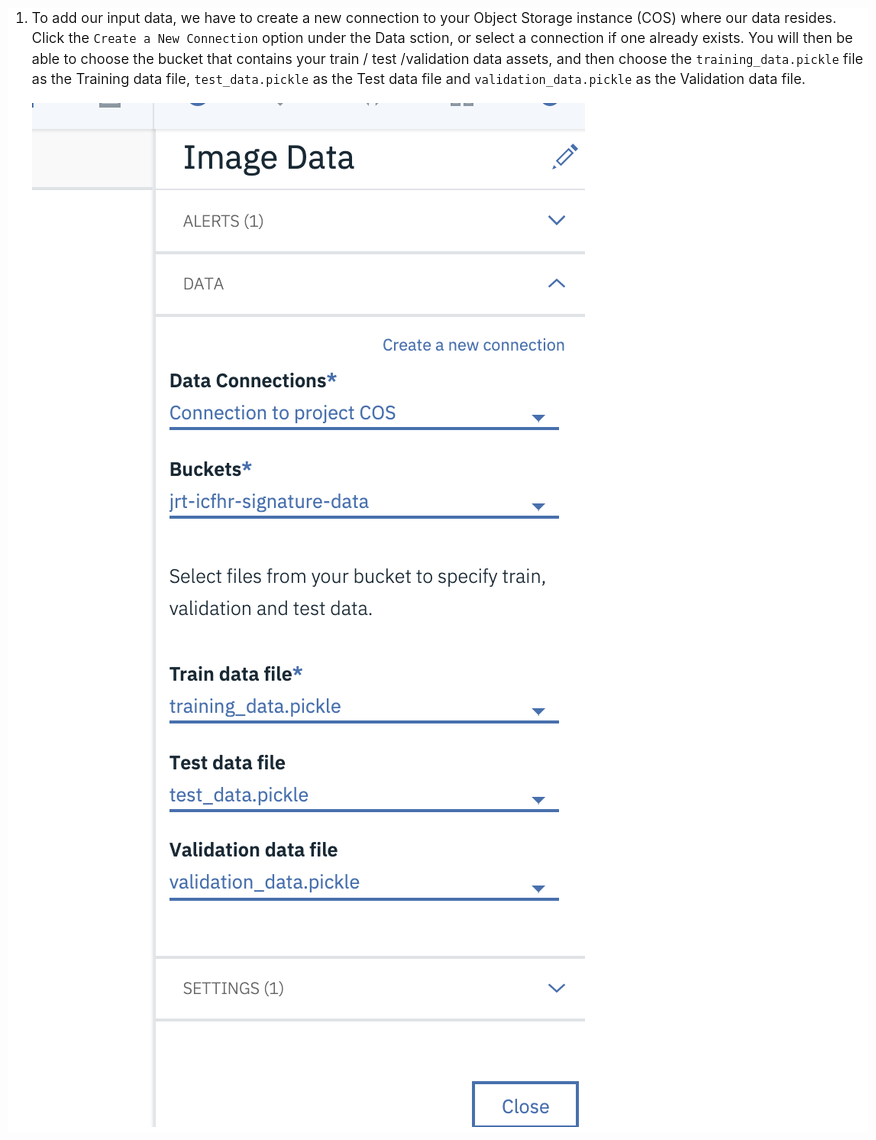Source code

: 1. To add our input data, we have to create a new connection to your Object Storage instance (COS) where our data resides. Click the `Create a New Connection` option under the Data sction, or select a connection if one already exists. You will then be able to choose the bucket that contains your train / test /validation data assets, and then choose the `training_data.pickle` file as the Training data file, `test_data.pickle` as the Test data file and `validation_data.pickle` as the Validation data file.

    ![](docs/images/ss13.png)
◇ ◇ ◇ ◇ ◇
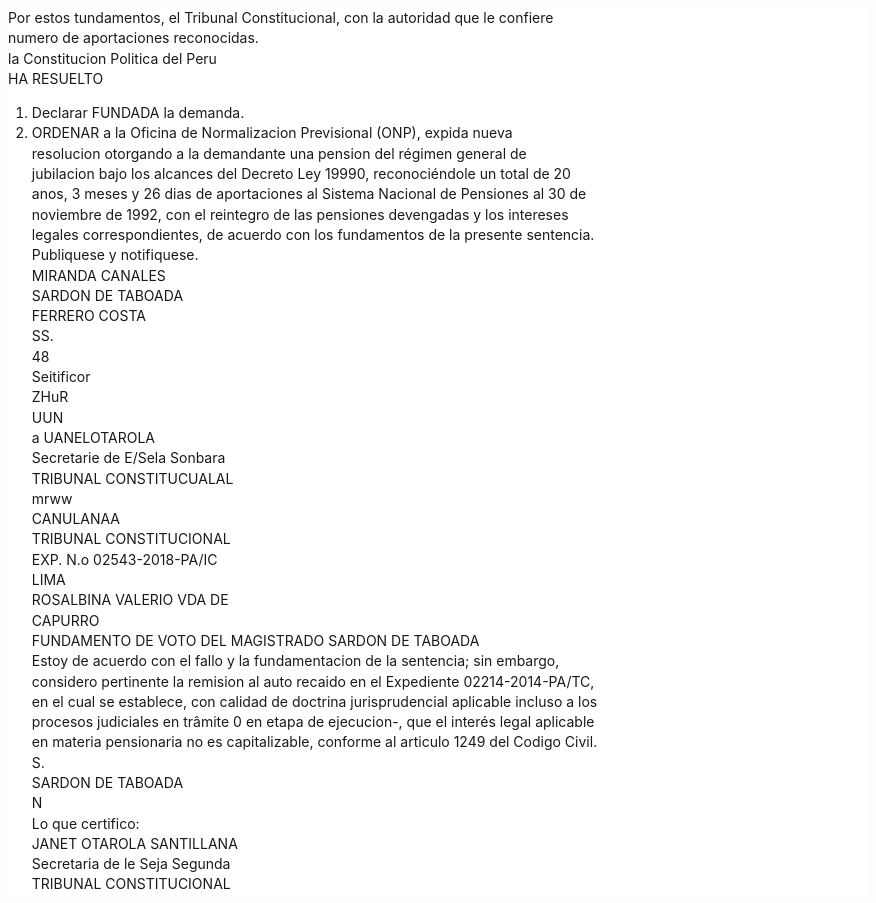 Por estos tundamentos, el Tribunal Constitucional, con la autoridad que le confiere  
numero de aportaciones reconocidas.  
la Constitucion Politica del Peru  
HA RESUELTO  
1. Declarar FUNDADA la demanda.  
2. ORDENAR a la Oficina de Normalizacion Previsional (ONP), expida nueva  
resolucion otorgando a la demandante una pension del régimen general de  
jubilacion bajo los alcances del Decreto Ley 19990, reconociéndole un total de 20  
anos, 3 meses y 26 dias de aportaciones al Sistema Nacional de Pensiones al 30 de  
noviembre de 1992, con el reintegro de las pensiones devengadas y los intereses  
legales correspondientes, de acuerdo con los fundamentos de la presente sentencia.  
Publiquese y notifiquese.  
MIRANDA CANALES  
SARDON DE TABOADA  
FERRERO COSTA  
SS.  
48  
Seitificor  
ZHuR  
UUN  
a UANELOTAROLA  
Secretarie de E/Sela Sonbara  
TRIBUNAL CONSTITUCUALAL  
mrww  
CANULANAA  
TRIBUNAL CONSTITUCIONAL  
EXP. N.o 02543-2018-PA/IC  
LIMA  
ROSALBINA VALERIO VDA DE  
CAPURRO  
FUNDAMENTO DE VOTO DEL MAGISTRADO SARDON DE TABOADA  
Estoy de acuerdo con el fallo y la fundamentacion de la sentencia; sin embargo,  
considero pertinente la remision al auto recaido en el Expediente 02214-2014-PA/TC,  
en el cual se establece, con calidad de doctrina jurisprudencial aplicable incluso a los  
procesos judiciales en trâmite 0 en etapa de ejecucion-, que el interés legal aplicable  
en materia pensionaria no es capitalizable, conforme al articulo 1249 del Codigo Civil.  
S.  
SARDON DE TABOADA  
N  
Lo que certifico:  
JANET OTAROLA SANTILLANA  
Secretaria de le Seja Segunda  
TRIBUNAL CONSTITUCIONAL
◇ ◇ ◇ ◇ ◇
§ The task
Where a line of the entries contains "aplicable", report that line.

§ Answer space
en el cual se establece, con calidad de doctrina jurisprudencial aplicable incluso a los  
procesos judiciales en trâmite 0 en etapa de ejecucion-, que el interés legal aplicable  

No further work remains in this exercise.